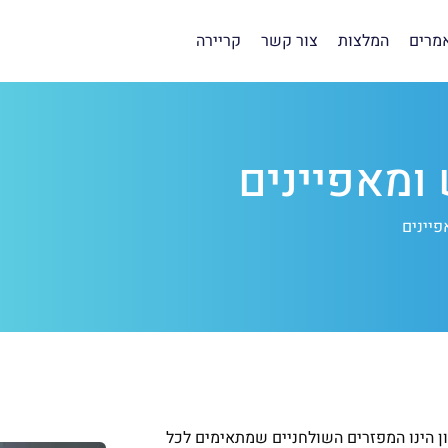
מרים
המלצות
צור קשר
קריירה
ומאפיינים
פיינים
ון הינו המפזרים השולחניים שמתאימים לכל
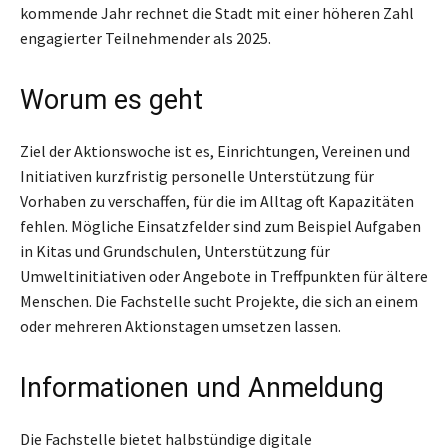
kommende Jahr rechnet die Stadt mit einer höheren Zahl
engagierter Teilnehmender als 2025.
Worum es geht
Ziel der Aktionswoche ist es, Einrichtungen, Vereinen und
Initiativen kurzfristig personelle Unterstützung für
Vorhaben zu verschaffen, für die im Alltag oft Kapazitäten
fehlen. Mögliche Einsatzfelder sind zum Beispiel Aufgaben
in Kitas und Grundschulen, Unterstützung für
Umweltinitiativen oder Angebote in Treffpunkten für ältere
Menschen. Die Fachstelle sucht Projekte, die sich an einem
oder mehreren Aktionstagen umsetzen lassen.
Informationen und Anmeldung
Die Fachstelle bietet halbstündige digitale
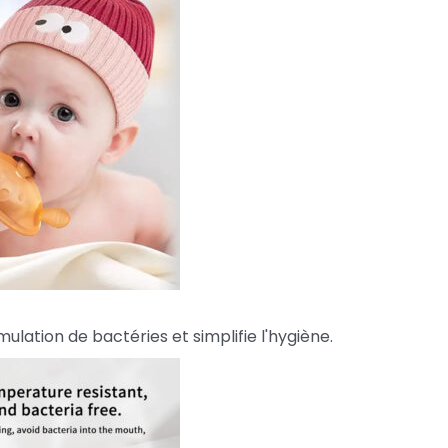
ation de bactéries et simplifie l'hygiène.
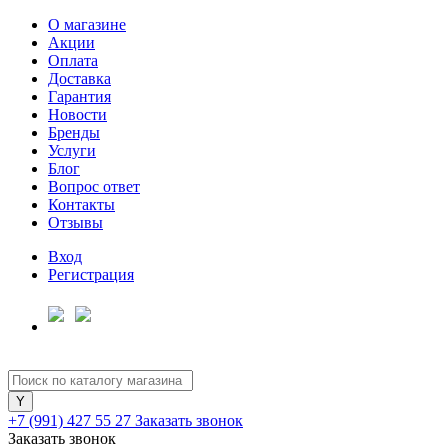
О магазине
Акции
Оплата
Доставка
Гарантия
Для клиентов всех банков
Новости
Бренды
Услуги
Разбейте
Блог
оплату
Вопрос ответ
на части
Контакты
без переплат
Отзывы
Вход
Регистрация
График платежей
Сегодня
25
%
+7 (991) 427 55 27
Заказать звонок
Заказать звонок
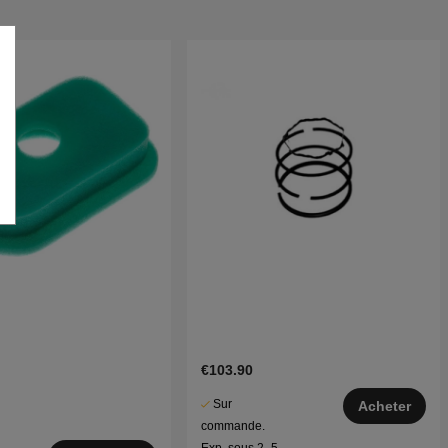
€103.90
Sur
Acheter
commande.
Exp. sous 2–5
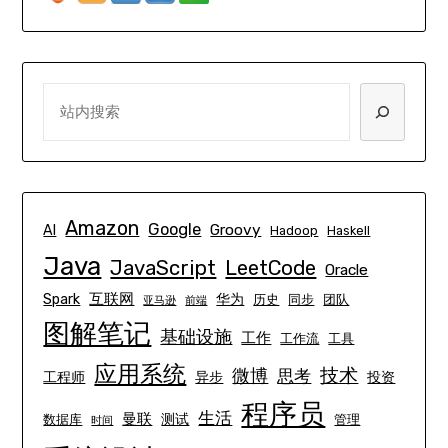
SEARCH
Amazon
Google
Groovy
AI
Hadoop
Haskell
Java
JavaScript
LeetCode
Oracle
互联网
Spark
华为
历史
同步
团队
亚马逊
前端
图解笔记
基础设施
工作
工作流
工具
应用系统
技术
微博
思考
工程师
异步
投资
程序员
生活
曼联
测试
数据库
管理
时间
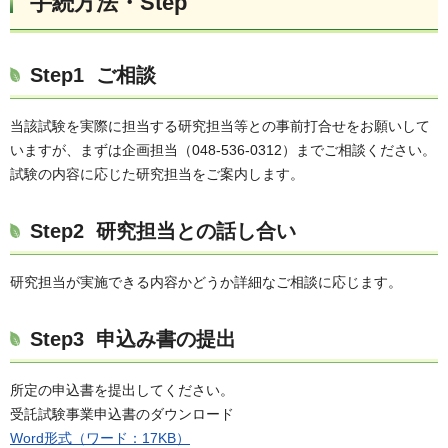
手続方法・Step
Step1 ご相談
当該試験を実際に担当する研究担当等との事前打合せをお願いして
いますが、まずは企画担当（048-536-0312）までご相談ください。
試験の内容に応じた研究担当をご案内します。
Step2 研究担当との話し合い
研究担当が実施できる内容かどうか詳細なご相談に応じます。
Step3 申込み書の提出
所定の申込書を提出してください。
受託試験事業申込書のダウンロード
Word形式（ワード：17KB）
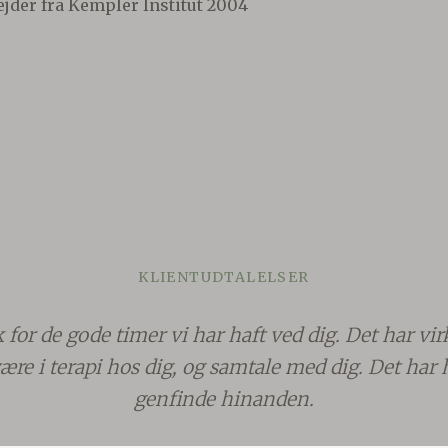
jder fra Kempler Institut 2004
KLIENTUDTALELSER
for de gode timer vi har haft ved dig. Det har vir
være i terapi hos dig, og samtale med dig. Det har hj
genfinde hinanden.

DIRECTIVE =
All lines of the records containing "oder" should be shown.

OUTPUT =
Umweltinitiativen oder Angebote in Treffpunkten für ältere
oder mehreren Aktionstagen umsetzen lassen.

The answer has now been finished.